##### EXTRACTED MATERIAL #####

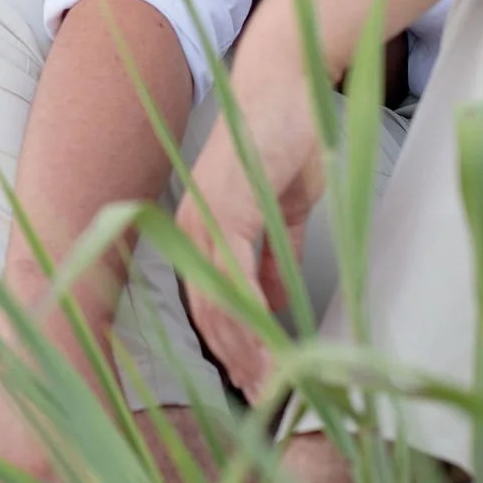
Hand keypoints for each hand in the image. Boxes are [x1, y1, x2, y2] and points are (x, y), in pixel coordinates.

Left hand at [178, 93, 326, 401]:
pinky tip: (272, 344)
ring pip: (218, 302)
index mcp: (203, 231)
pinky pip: (236, 275)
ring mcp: (206, 219)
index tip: (260, 385)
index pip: (210, 305)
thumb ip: (274, 258)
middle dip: (238, 361)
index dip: (233, 348)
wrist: (289, 81)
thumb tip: (275, 302)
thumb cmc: (285, 138)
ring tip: (273, 386)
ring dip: (246, 349)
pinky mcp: (227, 208)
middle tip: (267, 401)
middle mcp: (193, 228)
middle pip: (207, 314)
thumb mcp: (283, 212)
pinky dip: (253, 314)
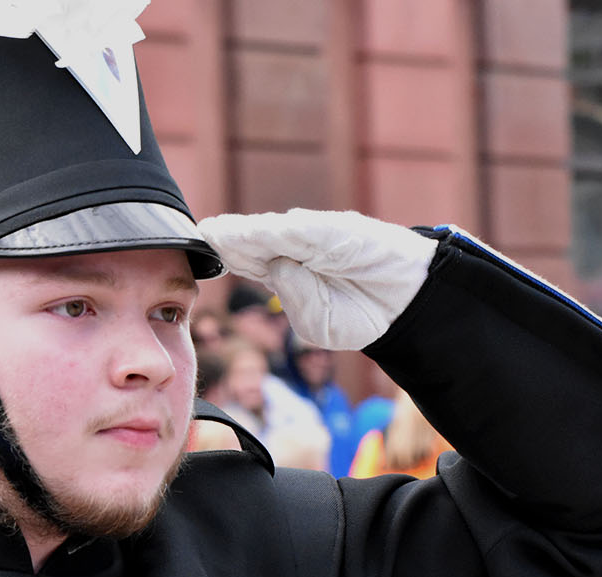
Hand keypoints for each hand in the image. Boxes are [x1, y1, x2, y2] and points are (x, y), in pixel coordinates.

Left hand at [197, 208, 437, 350]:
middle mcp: (295, 249)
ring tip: (214, 231)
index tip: (196, 254)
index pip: (246, 262)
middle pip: (251, 243)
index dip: (223, 256)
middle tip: (196, 234)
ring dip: (242, 232)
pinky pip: (303, 230)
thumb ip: (296, 300)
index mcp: (285, 273)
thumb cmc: (361, 314)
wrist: (406, 305)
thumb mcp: (318, 323)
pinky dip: (277, 230)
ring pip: (270, 233)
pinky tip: (253, 231)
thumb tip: (278, 266)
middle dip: (224, 239)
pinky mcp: (337, 229)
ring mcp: (315, 237)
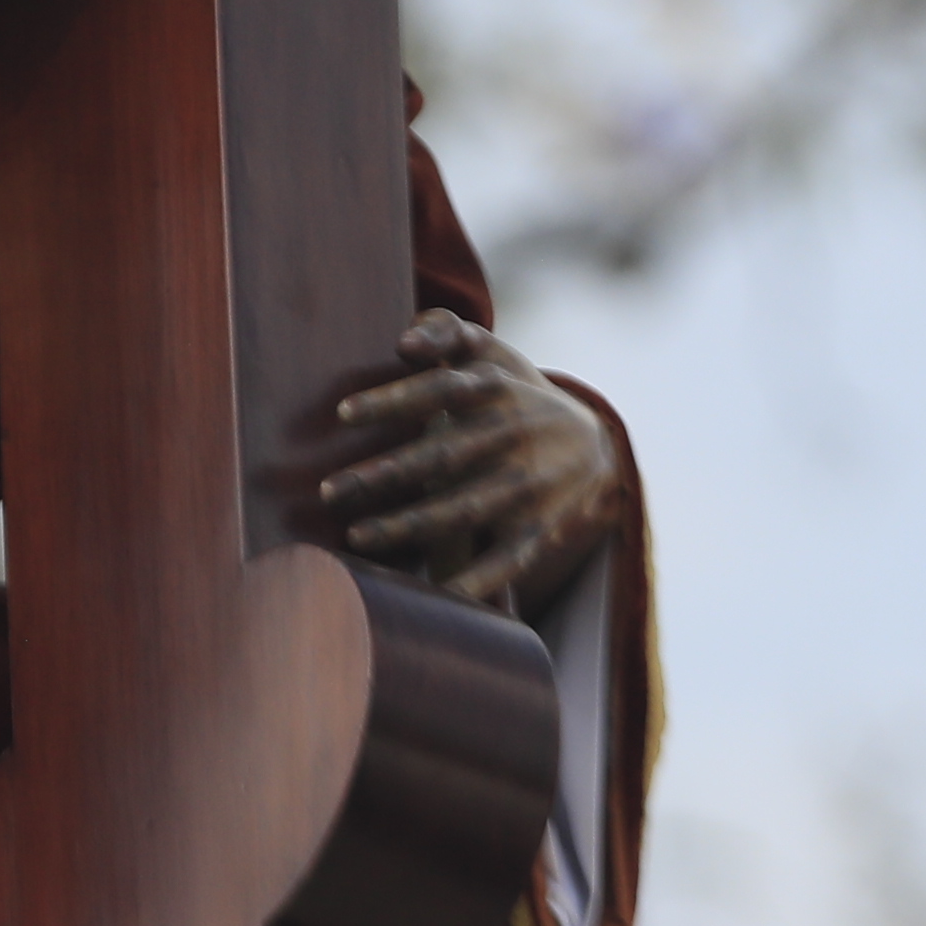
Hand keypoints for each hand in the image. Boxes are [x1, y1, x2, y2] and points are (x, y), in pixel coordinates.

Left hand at [313, 310, 616, 612]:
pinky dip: (475, 582)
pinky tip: (434, 595)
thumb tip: (405, 341)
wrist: (596, 445)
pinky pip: (507, 561)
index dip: (395, 400)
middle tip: (329, 491)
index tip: (343, 413)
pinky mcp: (540, 530)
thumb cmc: (514, 391)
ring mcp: (529, 487)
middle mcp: (515, 437)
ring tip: (357, 535)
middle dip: (386, 475)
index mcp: (497, 389)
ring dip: (410, 527)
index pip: (441, 391)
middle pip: (445, 455)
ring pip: (465, 511)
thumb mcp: (492, 351)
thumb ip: (446, 330)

#####

**EXERCISE INSTRUCTIONS**
The reply should consist solely of the lines above from the one that has "middle tip: (329, 491)" through the one that has "middle pip: (445, 455)", reproduced exactly.

**ANSWER BOX**
middle tip: (329, 491)
index tip: (343, 413)
pinky mcp: (540, 530)
thumb cmc: (514, 391)
ring mcp: (529, 487)
middle mcp: (515, 437)
ring tip: (357, 535)
middle dip: (386, 475)
index mcp: (497, 389)
ring dip: (410, 527)
index pip: (441, 391)
middle pip: (445, 455)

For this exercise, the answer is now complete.